Je me souviens des voyages en voiture : quelles expéditions ! Une fois la voiture chargée à bloc avec toutes les victuailles (forcément, on n’avait pas les moyens d’acheter sur place, alors on emportait un maximum de vivres pour nourrir un régiment pendant plusieurs semaines), il fallait encore caser les quatre marmots. Il arrivait quelques fois que l’un d’entre nous se retrouve couché aux pieds des autres, en travers, derrière les sièges avant, faute de place sur le siège arrière.

Mon grand-père tenait beaucoup à sa BX, il la bichonnait, l’entretenait avec amour, et dans sa BX, il avait toujours des cassettes avec des chansons d’un autre temps, des chansons de son temps : Louis Mariano, et puis Ivan Rebroff « Ah ! si j’étais riche », celle là il l’adorait et il nous la passait en boucle « Adieu la charrette
diguedadedadedadedadedadedaaaah ! »

Mon grand-père était génial, il avait vraiment toutes les qualités du monde, c’était un amoureux de la nature et des bonnes choses et… il était juste un peu râleur, mais un gentil râleur, pas le râleur qui dit des méchancetés, non, le râleur gentil, qui râle juste pour râler, juste par habitude, par principe, enfin … je ne pense pas que c’est le point de vue de ma grand-mère qui essuyait régulièrement ses « Bon sang de bon sang ! ».

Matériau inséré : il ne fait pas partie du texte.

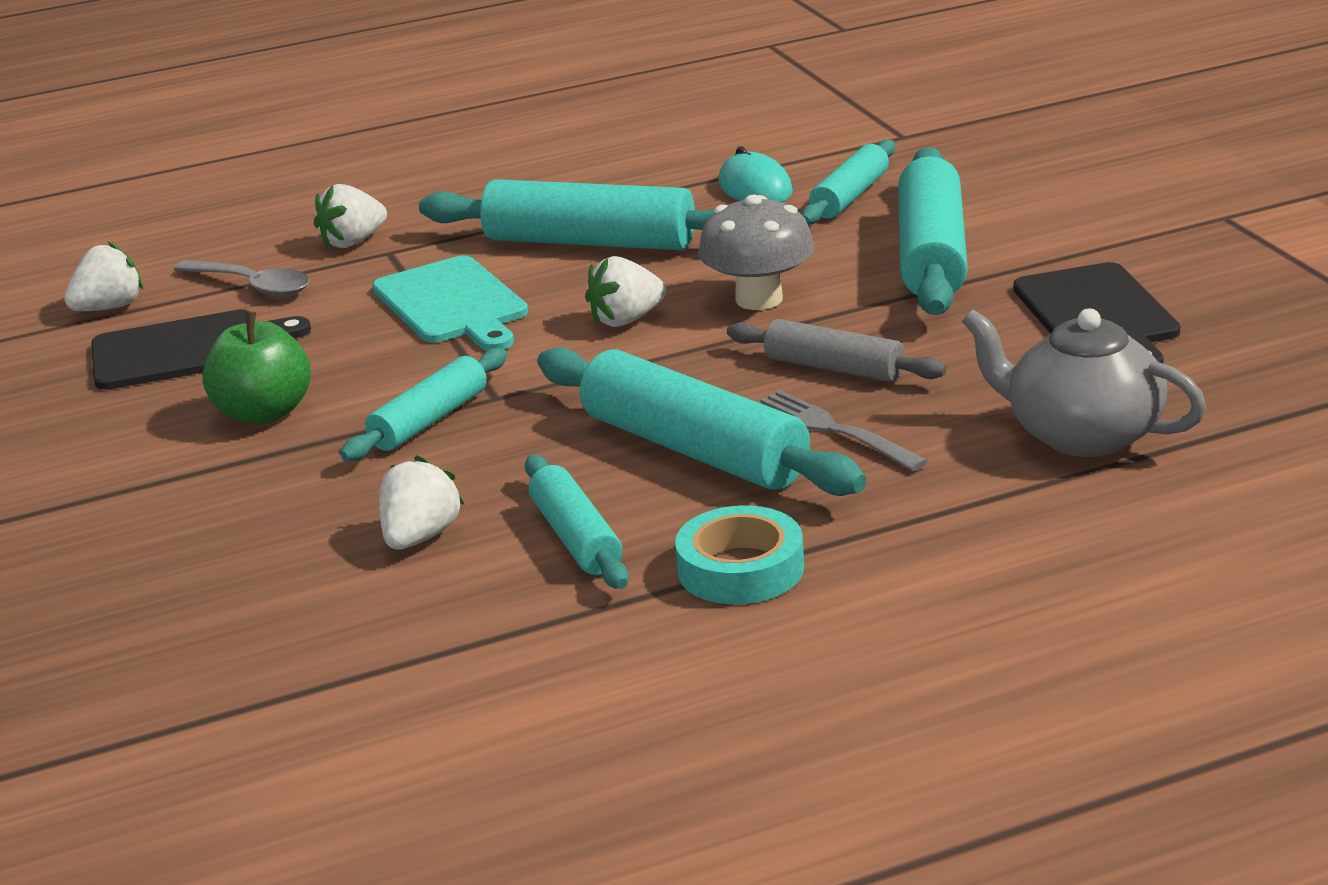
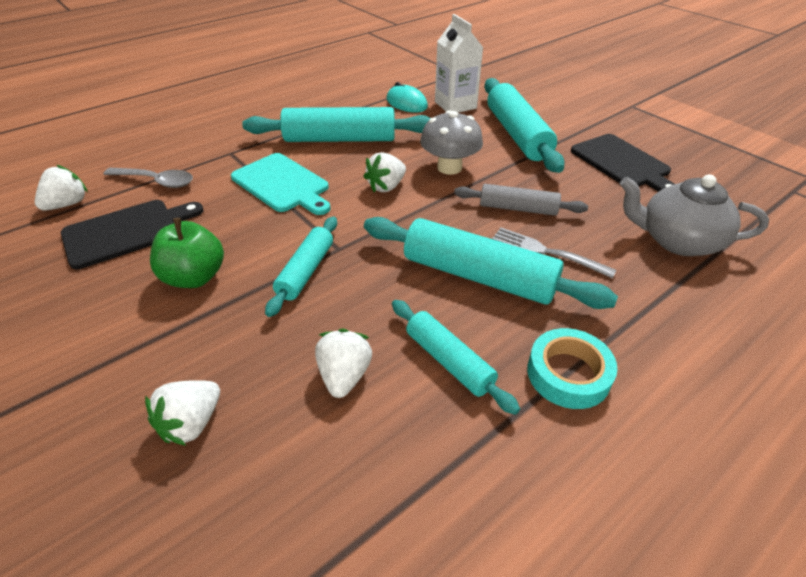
camera: 20 degrees left, 15 degrees up
(353, 242) = (207, 148): white strawberry -> white strawberry (192, 423)
(850, 196) = (455, 105): turquoise rolling pin -> white carton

Un jour, alors que nous étions en vacances dans le Jura, nous prend l’envie soudaine d’aller faire du patin à glace. Nous voilà donc partis, tous les six, dans la BX, en direction des Rousses. En se garant, mon grand-père ne fait pas attention et ne voit pas le tas de neige glacée qui est devant la place de parking. Comme il arrive à une vitesse un peu trop élevée, le bas de casse heurte la glace, explose… « Bon sang de bon sang ! », encore une fois la faute à ma grand-mère, forcément, et nous quatre, morts de rire à l’arrière.

Mon grand père avait à peine 75 ans. Il était trop jeune pour partir aussi vite et puis surtout nous l’avions toujours connu en pleine forme. Comment a-t’il pu être terrassé si soudainement, le jour de l’anniversaire de ma grand-mère ?

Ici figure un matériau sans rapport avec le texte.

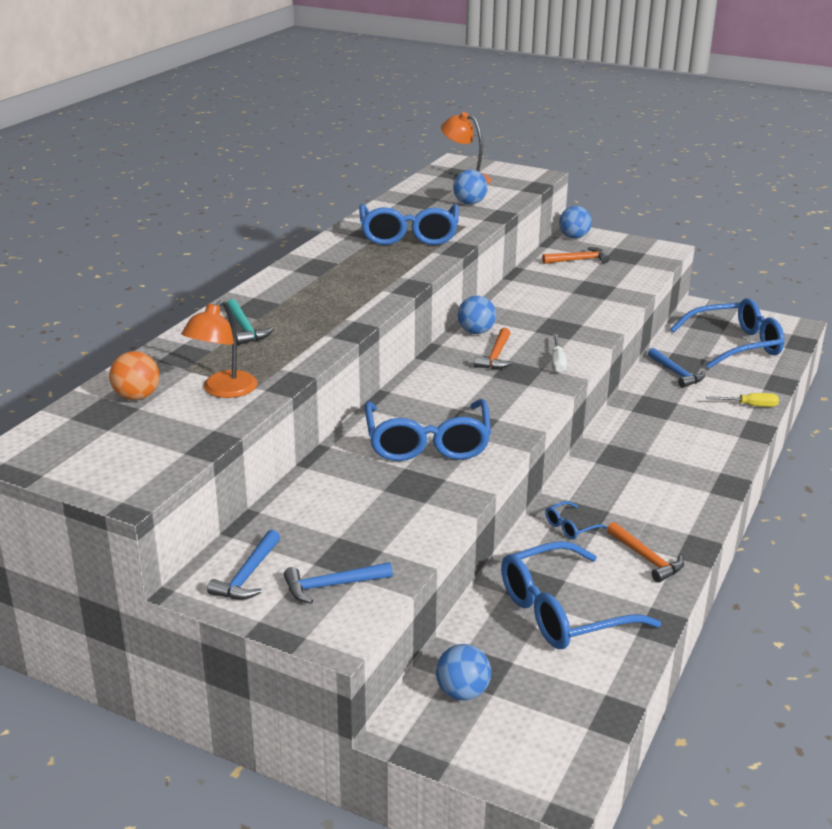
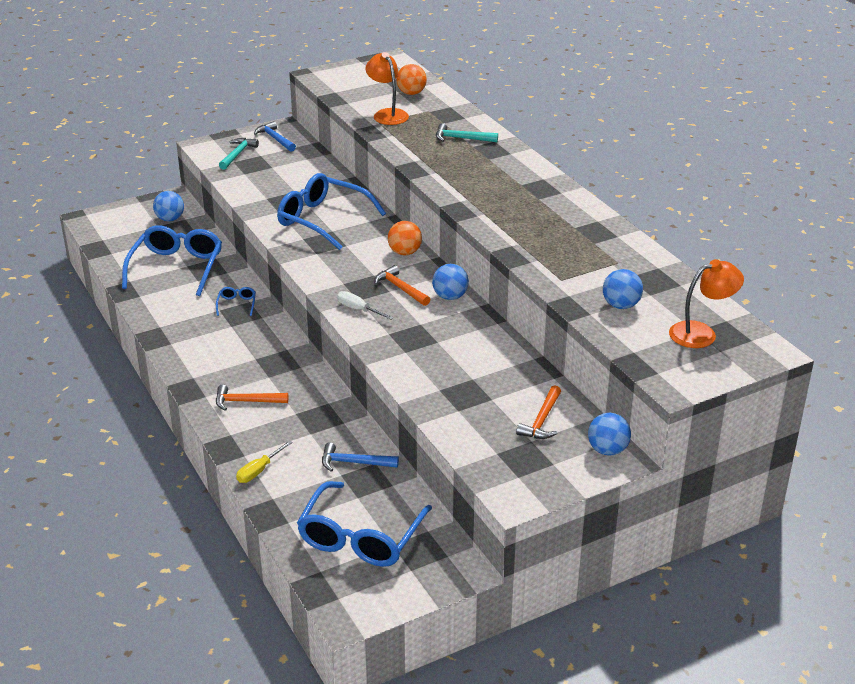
camera: 125 degrees right, 5 degrees up
(332, 586) = (237, 154): blue hammer -> turquoise hammer
(409, 235) = (567, 246): blue glasses -> none
(431, 375) = (405, 252): none -> orange ball
(646, 558) = (174, 315): orange hammer -> orange hammer (246, 402)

Son enterrement fut un moment terrible, tout le monde était effondré. Forcément il était si gentil mon grand-père, si apprécié, toujours prêt à rendre service… juste un peu râleur. La cérémonie à l’église passée, nous sommes partis au cimetière, pour l’accompagner dans sa dernière demeure.

En sortant du cimetière, la BX est garée là, je ne sais plus exactement qui l’a amenée. Je suis avec mes trois cousins, nous sommes plantés devant la voiture, tels des zombis, les yeux rouges et enflés d’avoir pleuré pendant des jours et soudain il y en a un qui lance « Si on rentrait en BX ? » et nous voilà tous les quatre, grands enfants, dans la BX comme à la belle époque. Mon cousin Hubert a pris le volant et la BX ronfle. A un moment, il lance « Vous vous souvenez quand on allait à Leucate ? » … « Et vous vous souvenez quand on était rentrés dans le bloc de glace ?» … « Bon sang de bon sang ! ». On se regarde tous les quatre et là, une tonne de souvenirs rejaillit dans nos mémoires, nos bons moments dans la BX, nos bagarres, nos éclats de rire, nos jeux à compter les voitures rouges, à trouver des mots commençant par A puis B, nos cris qui énervaient ma grand-mère et qui faisaient râler mon grand-père. Tout cela revient, tous ces bons moments surgissent à nouveau et nous éclatons de rire. Un pur moment de bonheur, un jour de deuil.